§ Text for analysis
________________________

A little-noticed upset in competitive Counter-Strike: Global Offensive last year has been confirmed as a fixed match involving numerous pro-players and thousands of dollars in wagered money. Now Valve has taken action, placing bans against seven people involved in the scandal and directing that partner organizations bar them from participating in any CS:GO events that Valve has sponsored.
It’s another in a growing list of incidents in CS:GO and eSports that highlight problematic standards of behavior and the increasing stakes involved in eSports wagering.
Richard Lewis, a well-known eSports journalist with The Daily Dot, broke the story on January 16th. It’s a well-researched report and definitely deserves a read, especially because it illustrates just how deep this rabbit hole goes.
The short version is that CS:GO team iBUYPOWER threw a match in which they were heavy favorites in CEVO Professional Season 5. Even at the time, iBUYPOWER’s performance and demeanor during the game raised a few eyebrows, but then word started to slip out that the match had been rigged, and several members of the pro CS:GO community had advanced notice of the outcome.

________________________

§ Stored data
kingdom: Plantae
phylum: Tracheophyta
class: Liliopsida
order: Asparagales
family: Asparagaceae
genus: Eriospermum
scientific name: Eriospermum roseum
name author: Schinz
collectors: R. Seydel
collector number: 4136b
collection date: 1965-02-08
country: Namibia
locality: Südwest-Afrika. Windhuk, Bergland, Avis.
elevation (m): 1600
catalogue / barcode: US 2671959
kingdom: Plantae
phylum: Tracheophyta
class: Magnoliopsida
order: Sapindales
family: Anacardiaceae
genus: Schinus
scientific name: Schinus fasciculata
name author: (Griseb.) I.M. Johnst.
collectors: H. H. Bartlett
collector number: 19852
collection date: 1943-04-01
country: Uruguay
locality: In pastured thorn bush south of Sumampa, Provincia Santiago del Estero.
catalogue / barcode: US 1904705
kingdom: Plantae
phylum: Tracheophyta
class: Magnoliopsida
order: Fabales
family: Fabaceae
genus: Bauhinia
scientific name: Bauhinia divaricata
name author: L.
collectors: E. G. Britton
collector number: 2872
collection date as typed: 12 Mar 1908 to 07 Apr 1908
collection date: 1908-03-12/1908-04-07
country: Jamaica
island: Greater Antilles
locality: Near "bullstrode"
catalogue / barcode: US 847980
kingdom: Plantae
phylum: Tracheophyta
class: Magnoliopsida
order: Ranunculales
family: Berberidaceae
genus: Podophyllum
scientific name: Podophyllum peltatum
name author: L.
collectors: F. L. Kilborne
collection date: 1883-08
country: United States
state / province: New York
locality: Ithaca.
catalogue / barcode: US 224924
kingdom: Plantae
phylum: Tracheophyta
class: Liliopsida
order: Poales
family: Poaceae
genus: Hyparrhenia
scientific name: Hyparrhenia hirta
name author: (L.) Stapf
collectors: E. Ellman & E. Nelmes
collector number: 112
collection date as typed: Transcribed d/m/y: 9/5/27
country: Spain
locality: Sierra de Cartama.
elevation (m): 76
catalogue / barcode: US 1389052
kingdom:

________________________

§ Exercise details
Summarize the text on match fixing in Counter-Strike: Global Offensive in two sentences.

§ Result of this exercise
Valve has banned seven people involved in a fixed CS:GO match, in which the heavily favored team iBUYPOWER threw a game in CEVO Professional Season 5, and has directed partner organizations to bar them from Valve-sponsored CS:GO events. The fix involved numerous pro players and thousands of dollars in wagered money, was reported by eSports journalist Richard Lewis of The Daily Dot on January 16th, and joins a growing list of incidents highlighting problematic behavior and rising wagering stakes in eSports.